A review of similar cases reveals that sentences of 4 years are common for mere crewmen after all mitigatory matters have been taken into account including personal circumstances and a plea of guilty. In this case the crewman Nurdin's personal circumstances are no more deserving of sympathy than those of the offenders in the other cases to which we were referred and he was not entitled to the powerful mitigatory effect of the plea of guilty. A sentence of 5 to 6 years was called for in his case.

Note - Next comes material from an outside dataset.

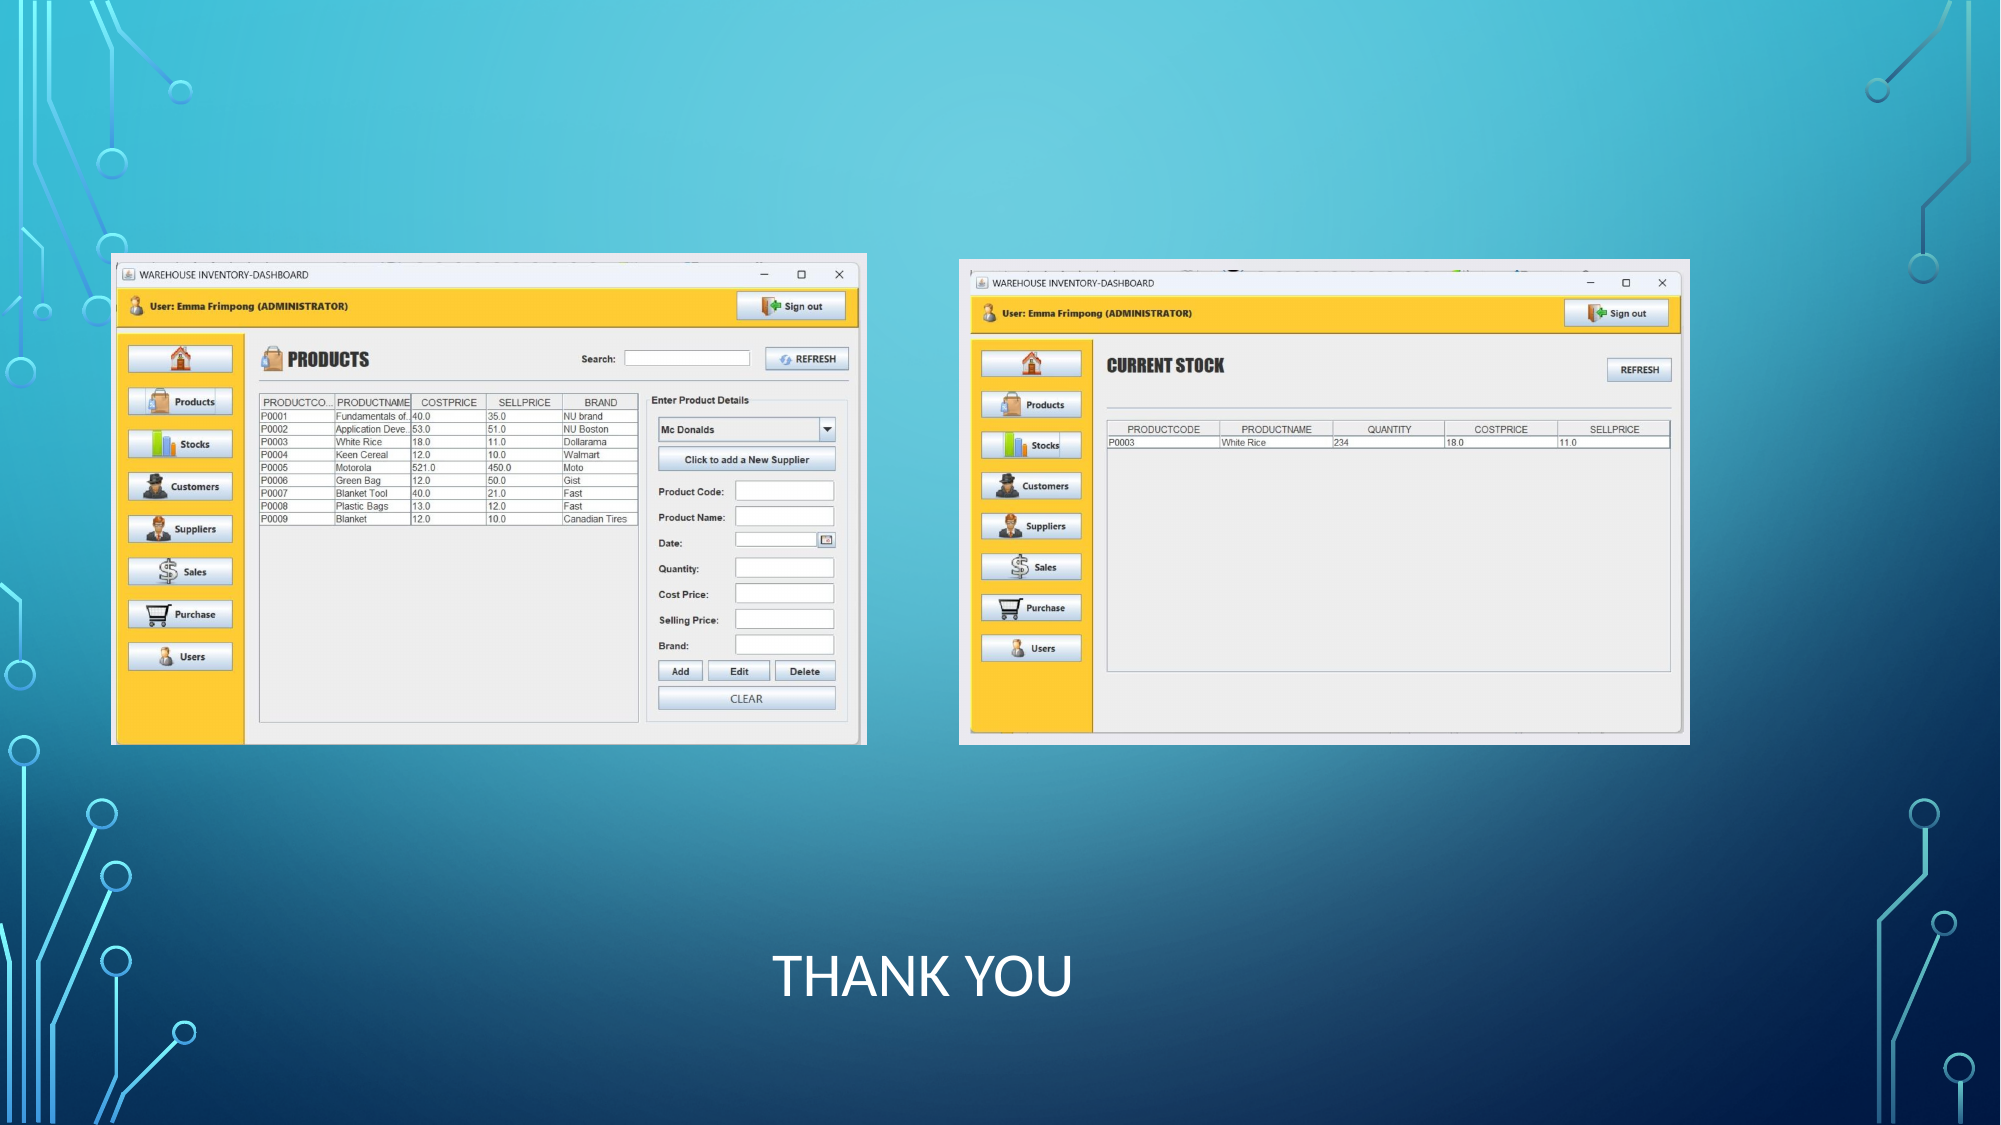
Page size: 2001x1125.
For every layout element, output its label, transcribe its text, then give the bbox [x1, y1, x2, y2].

text_box THANK YOU [757, 926, 1094, 1018]
picture [959, 259, 1690, 745]
picture [111, 253, 867, 745]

The table of comparative sentences provided by Mr Scholz shows that sentences of 7 to 8 years are common for captains (or persons acting in the role of captain) after all mitigatory factors including a plea of guilty are taken into account. As there was no plea of guilty in Disun's case a sentence of 8 to 9 years was called for. In both cases a non‑parole period of approximately 50 per cent of the head sentence would have been appropriate.
It would appear from the Judge's sentencing remarks that although he was well aware of the range of sentences commonly handed down in this kind of case to persons having the respective roles of Disun and Nurdin he was influenced to pass more lenient sentences by the fact that no other boats had arrived off Australia from Indonesia since the arrival of the Palapa. His Honour, it seems, therefore decided that it was not quite so imperative to impose a deterrent sentence. In my respectful opinion, that was not a good reason to extend leniency to these two offenders. If light sentences are passed from now on, the deterrent effect of earlier sentences will be diminished. Furthermore, this was a very large transaction having the bad features which I have already mentioned and which I do not repeat. Any lessening of the need to emphasise general deterrence was more than outweighed by the need to impose an appropriate punishment having regard for the overall criminality involved in the enterprise.

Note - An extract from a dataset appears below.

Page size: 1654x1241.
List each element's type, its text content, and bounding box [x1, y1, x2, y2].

However, this is a Crown appeal against sentence and this Court is bound to exercise restraint before interfering with the original sentence. Crown appeals should be a rarity. They raise considerations which are not present in an appeal by an offender seeking a reduction of sentence. As Isaacs J said in Whittaker v The Queen (1928) 41 CLR 230 at 248 a Crown appeal puts in jeopardy "the vested interest that a man has to the freedom which is his, subject to the sentence of the primary tribunal". As Brennan, Deane and Gallop JJ said in R v Tait (1979) 46 FLR 386 at 389
"the freedom beyond the sentence imposed is, for the second time, in jeopardy on a Crown appeal against sentence. It was first in jeopardy before the sentencing court."
This Court has consistently said that it will increase the sentence imposed by the primary sentencing court only in exceptional cases - cases in which it is very clear that the proper administration of justice plainly requires that the sentence be increased.
I am not persuaded that these cases fall into that category and accordingly I joined in the decision to dismiss the Crown appeals against sentence at the conclusion of argument.
TEMPLEMAN J: I agree that the appeals against conviction should be dismissed for the reasons given by Anderson J, which I have had the advantage of reading in draft. I agree also with his Honour's reasons in relation to the sentencing appeals.
I joined in the decision to dismiss the Crown appeals despite the fact that I regarded the sentences imposed by the learned trial Judge as lenient. I took the view that it would be inappropriate to interfere with the sentences because, although they should have been more severe, the reductions which would have been given to take account of the fact that these were Crown appeals, would have produced results sufficiently close to the original sentences as to make it inappropriate to interfere with those sentences.